How can classical bits be copied if qubits cannot be copied?

Question

The no-cloning theorem of quantum mechanics tells us there can be no general quantum circuit that can copy arbitrary qubit states, i.e. a quantum gate or circuit cannot send $|0\rangle |\psi\rangle\mapsto|\psi\rangle |\psi\rangle$ for arbitrary $|\psi\rangle$.

However, in classical circuits we can easily perform the copy $(0, b)\mapsto(b, b)$ by the function $f:(a, b)\mapsto (a\oplus b, b)$.

Now obviously, the no-cloning theorem doesn't apply because these are bits and not qubits, but the real question concerns the following dilemma. The above classical circuit can be physically realized, and the physical realization has to be ultimately reducible to quantum mechanics. If quantum mechanics truly explains our world, it must be able to give an account of the behavior of bits (not just qubits), and therefore it must be able to give an account of how bits can be cloned.

So I suppose my real question is, what is the quantum mechanical account of how classical bits can be copied?

There is a related question asking how is it possible that classical computations are non-unitary. According to the answer, unitarity only applies to isolated quantum systems and any open system (such as a system in which measurements are done) does not necessarily obey unitarity (this is similar to how open systems do not necessarily obey conservation of energy).

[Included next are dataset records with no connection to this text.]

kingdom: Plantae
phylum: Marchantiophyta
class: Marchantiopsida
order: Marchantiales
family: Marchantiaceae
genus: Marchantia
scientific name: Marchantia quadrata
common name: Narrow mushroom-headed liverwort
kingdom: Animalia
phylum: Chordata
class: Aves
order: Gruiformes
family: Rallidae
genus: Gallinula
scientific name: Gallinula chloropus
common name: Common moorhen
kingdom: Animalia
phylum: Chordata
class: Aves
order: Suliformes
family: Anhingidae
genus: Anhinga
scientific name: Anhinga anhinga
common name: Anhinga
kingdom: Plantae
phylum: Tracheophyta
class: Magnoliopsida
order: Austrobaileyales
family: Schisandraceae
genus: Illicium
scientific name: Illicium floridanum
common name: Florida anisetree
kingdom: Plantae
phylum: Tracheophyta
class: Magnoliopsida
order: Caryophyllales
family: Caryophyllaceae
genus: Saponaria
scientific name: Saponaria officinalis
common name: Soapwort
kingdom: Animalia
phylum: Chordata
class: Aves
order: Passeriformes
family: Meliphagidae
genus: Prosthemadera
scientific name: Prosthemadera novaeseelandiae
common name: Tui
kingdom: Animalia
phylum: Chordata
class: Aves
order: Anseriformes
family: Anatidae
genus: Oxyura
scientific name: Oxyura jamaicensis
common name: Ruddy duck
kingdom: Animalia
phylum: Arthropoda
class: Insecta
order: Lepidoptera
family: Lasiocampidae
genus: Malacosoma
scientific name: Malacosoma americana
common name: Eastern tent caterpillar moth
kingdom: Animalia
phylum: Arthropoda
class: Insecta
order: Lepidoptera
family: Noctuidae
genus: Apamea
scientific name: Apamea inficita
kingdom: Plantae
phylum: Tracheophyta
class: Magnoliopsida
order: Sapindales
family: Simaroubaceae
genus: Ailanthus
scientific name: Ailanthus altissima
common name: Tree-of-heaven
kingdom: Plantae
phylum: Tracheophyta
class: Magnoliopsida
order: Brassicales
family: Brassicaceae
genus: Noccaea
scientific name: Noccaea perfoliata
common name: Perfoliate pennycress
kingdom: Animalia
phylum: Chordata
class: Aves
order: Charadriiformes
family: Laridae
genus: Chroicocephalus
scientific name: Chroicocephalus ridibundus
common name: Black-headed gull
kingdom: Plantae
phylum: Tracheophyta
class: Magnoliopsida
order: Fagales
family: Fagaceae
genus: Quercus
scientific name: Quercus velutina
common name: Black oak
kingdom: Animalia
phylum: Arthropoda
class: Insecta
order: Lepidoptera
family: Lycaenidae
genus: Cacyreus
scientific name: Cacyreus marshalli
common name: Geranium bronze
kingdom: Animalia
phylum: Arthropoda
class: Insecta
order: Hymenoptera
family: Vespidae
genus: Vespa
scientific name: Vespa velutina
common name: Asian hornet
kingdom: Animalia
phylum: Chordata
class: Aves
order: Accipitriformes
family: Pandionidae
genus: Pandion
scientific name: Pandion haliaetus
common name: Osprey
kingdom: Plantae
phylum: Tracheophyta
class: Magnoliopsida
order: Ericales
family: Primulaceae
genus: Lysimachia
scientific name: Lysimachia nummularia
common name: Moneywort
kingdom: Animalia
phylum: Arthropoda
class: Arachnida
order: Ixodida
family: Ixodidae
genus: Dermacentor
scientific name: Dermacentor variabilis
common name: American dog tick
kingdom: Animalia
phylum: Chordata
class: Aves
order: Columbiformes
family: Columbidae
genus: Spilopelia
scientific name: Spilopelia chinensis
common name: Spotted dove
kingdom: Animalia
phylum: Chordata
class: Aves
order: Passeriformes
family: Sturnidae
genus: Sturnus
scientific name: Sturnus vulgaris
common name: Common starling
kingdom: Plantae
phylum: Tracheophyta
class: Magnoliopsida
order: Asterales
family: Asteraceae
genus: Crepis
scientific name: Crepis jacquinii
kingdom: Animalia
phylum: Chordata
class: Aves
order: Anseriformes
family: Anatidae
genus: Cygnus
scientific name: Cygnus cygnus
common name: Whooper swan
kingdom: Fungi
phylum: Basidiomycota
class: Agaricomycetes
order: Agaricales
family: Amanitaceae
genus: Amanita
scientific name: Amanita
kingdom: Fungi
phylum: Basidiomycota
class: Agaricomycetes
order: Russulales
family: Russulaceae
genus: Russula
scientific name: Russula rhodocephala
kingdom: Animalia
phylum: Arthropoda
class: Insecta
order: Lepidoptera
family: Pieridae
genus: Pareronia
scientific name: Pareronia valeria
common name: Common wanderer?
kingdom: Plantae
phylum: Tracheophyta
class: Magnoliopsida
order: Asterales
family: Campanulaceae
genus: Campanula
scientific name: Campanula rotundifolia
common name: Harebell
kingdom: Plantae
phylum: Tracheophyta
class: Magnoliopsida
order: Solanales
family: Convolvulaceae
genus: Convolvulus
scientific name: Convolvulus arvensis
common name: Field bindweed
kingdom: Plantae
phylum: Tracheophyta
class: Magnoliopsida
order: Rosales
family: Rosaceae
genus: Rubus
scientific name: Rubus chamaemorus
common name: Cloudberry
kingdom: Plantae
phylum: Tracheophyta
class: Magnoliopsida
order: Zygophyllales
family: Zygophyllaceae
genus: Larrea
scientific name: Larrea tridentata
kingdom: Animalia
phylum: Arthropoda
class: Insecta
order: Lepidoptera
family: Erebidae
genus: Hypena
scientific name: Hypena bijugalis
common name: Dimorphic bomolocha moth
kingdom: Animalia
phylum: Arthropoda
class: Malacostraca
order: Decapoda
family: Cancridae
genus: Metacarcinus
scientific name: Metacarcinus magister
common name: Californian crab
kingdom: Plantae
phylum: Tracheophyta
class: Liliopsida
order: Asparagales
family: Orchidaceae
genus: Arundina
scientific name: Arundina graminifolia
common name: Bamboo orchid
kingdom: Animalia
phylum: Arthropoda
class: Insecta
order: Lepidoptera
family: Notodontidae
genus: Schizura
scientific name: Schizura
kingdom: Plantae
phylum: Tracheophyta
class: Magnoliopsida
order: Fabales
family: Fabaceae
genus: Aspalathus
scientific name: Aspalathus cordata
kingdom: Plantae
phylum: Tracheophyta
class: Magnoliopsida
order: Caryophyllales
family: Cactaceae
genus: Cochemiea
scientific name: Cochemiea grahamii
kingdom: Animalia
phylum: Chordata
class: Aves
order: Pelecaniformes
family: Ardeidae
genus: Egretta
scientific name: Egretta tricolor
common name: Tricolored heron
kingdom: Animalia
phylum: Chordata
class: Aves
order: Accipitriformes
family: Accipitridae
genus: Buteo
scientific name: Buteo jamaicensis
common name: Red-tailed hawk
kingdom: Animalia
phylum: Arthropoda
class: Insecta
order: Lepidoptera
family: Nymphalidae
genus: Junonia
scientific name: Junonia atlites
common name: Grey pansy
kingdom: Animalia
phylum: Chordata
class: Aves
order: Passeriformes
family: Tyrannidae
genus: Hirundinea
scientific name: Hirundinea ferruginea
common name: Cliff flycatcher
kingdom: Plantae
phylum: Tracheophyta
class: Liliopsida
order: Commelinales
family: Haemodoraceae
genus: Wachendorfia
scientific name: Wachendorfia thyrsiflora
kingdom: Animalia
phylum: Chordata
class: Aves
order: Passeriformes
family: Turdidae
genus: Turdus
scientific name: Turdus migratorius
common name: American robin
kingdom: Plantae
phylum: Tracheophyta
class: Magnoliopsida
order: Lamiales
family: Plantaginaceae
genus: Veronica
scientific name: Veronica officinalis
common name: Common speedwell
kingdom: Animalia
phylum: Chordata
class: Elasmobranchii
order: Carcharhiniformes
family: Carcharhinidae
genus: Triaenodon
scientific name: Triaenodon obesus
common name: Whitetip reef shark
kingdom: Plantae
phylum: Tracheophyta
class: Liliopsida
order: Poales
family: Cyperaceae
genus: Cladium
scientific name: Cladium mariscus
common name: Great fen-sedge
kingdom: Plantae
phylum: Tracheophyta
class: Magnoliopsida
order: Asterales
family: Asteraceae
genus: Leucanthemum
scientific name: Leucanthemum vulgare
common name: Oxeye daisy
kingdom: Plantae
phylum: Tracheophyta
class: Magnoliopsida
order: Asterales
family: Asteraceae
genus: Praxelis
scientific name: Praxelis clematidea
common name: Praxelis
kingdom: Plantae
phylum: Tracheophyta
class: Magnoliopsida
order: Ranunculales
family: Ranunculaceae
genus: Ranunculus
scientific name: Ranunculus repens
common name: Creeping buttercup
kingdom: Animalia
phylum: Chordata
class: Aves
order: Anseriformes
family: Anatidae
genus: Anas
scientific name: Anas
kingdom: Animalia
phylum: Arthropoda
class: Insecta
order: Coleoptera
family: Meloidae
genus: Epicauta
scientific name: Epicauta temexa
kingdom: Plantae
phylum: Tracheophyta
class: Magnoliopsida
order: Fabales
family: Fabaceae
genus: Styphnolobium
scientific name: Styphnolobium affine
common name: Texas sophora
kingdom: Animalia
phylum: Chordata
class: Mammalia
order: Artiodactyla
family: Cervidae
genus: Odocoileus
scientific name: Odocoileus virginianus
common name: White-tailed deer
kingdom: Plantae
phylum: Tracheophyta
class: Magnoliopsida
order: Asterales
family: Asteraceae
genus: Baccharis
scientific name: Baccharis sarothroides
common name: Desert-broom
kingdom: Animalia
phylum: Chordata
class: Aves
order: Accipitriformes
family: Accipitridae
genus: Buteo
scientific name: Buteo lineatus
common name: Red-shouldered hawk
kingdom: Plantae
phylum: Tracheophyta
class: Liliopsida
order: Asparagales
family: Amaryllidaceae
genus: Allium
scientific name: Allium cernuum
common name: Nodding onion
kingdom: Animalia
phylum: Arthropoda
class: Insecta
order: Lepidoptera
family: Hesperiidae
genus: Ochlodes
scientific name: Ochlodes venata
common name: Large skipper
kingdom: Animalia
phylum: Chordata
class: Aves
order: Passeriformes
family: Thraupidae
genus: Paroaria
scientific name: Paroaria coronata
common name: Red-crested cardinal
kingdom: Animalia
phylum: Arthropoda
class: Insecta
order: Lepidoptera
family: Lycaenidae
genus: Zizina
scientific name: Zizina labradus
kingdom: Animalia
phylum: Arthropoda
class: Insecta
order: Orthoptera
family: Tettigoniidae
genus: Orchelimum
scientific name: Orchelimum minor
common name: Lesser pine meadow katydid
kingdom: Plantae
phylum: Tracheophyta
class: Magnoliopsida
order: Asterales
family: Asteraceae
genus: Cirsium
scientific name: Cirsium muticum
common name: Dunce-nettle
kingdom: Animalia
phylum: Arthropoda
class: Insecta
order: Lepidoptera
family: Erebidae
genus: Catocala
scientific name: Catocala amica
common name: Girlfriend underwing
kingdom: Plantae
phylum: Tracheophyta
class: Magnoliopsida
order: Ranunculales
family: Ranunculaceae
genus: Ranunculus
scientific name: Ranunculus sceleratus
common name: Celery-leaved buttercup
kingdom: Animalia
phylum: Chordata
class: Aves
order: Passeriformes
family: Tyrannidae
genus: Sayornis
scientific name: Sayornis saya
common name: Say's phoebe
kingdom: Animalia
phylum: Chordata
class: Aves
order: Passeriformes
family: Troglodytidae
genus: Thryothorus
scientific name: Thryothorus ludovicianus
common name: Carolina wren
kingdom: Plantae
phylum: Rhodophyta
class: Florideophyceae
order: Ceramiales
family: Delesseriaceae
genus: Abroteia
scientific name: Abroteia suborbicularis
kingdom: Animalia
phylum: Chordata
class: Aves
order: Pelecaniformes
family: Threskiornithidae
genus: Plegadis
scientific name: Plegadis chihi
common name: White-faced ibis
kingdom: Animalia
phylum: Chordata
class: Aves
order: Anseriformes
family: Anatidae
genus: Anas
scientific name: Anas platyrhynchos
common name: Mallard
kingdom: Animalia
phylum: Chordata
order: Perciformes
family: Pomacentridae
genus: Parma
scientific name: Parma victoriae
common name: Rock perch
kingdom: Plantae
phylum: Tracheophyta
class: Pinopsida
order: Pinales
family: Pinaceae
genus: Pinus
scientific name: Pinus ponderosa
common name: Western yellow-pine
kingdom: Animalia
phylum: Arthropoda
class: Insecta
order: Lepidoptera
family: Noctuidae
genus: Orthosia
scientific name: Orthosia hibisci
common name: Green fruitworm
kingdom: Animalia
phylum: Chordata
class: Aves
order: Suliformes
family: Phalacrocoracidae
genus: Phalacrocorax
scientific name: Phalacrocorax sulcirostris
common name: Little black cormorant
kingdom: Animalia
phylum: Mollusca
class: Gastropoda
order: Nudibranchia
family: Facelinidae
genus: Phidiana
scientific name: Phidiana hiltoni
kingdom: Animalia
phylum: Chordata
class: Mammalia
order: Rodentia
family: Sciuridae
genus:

This gives me a partial answer, but it doesn't give me a deep enough understanding. For example, I can understand how measurements lead to the apparent destruction of information, and so I can see how a classical gate can collapse bits (e.g. see XOR-gate $(a, b)\mapsto (a\oplus b)$ or AND-gate $(a, b)\mapsto (a\wedge b)$). But I don't see how this could give an account of cloning bits.

How can this dilemma be resolved in the context of cloning bits?

Answer 1

TL;DR: The ban on copying is not nearly as universal as it might seem. No-cloning theorem actually allows copying as long as it is limited to orthogonal states. Classical information is the type of information which is encoded in orthogonal states, so it may be copied.

Loophole in no-cloning theorem

No-cloning theorem says that there does not exist a unitary $U$ such that for all $|\psi\rangle$

$$ U|0\rangle|\psi\rangle = |\psi\rangle|\psi\rangle.\tag1 $$

The reason we can't have a $U$ like that is because we demand too much. No unitary can copy every possible $|\psi\rangle$. More precisely, no unitary can copy non-orthogonal states. However, if we instead settle for a $U_\mathcal{B}$ such that

$$ U_\mathcal{B}|0\rangle|\psi\rangle=|\psi\rangle|\psi\rangle\tag2 $$

for $|\psi\rangle\in\mathcal{B}$ where $\mathcal{B}$ is an orthonormal basis, then our demands turn out to be more realistic. Such $U_\mathcal{B}$ exists for every $\mathcal{B}$. For example, if $\mathcal{B}=\{|0\rangle,|1\rangle\}$ is the computational basis then the CNOT gate with the first qubit as the target and the second one as the control satisfies $(2)$.

See this earlier answer of mine for a little more details.

Classical information

Classical information can be thought of as information encoded in orthonormal states. It has many properties characteristic to such states, e.g. it is possible to reliably distinguish classical states, it is possible to copy them and they are immune to decoherence.